There's nothing they can do. They can't arrest the mother, but they 
have her call her sister to get the kids out of the house.

And, after talking to her for some time, she gives them the address 
of her supplier and a vehicle description.

And that, Sloan says, is the point. One person rats on another and so 
on until they reach the top of the supply chain. Working at night 
gives them the time they need to follow up on the leads.

This latest tip leads them to Woodside Drive.
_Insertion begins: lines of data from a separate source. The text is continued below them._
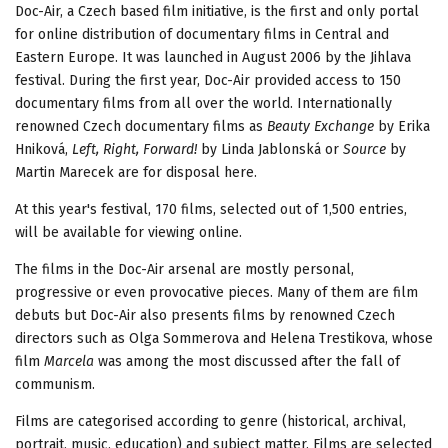
Doc-Air, a Czech based film initiative, is the first and only portal
for online distribution of documentary films in Central and
Eastern Europe. It was launched in August 2006 by the Jihlava
festival. During the first year, Doc-Air provided access to 150
documentary films from all over the world. Internationally
renowned Czech documentary films as
Beauty Exchange
by Erika
Hniková,
Left, Right, Forward!
by Linda Jablonská or
Source
by
Martin Marecek are for disposal here.
At this year's festival, 170 films, selected out of 1,500 entries,
will be available for viewing online.
The films in the Doc-Air arsenal are mostly personal,
progressive or even provocative pieces. Many of them are film
debuts but Doc-Air also presents films by renowned Czech
directors such as Olga Sommerova and Helena Trestikova, whose
film
Marcela
was among the most discussed after the fall of
communism.
Films are categorised according to genre (historical, archival,
portrait, music, education) and subject matter. Films are selected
Along the way, they 
pass a vehicle matching the description of the dealer.

Lights flash, they flip a U-turn, and, after a brief pursuit, the car 
pulls over.

Luke, the drug dog, taps the door, indicating there are drugs inside.

Officers find a sunglasses case stuffed with a plastic bag full of 
white powder.

Deputy Geoff Rivera, Luke's handler, opens the bag and recoils, coughing.

"That's a good amount of dope," Rivera says.

It turns out to be nearly a quarter pound of methamphetamine.

The driver and passenger are both arrested, and interrogation leads 
investigators to a trailer park on Hot Springs Road.

Two officers approach the door, while the others duck behind cars 
parked along the street.

A dog in a nearby yard barks as dawn begins to peek over the horizon.

"You know who hangs out here?" Detective Keith Bopko asks his team members.

"Mary Reasoner," he answers himself. "Man, I'd love to catch her here."

Nothing turns up. They probably flushed it - which is all right with Sloan.

"At least they're getting rid of it," he says.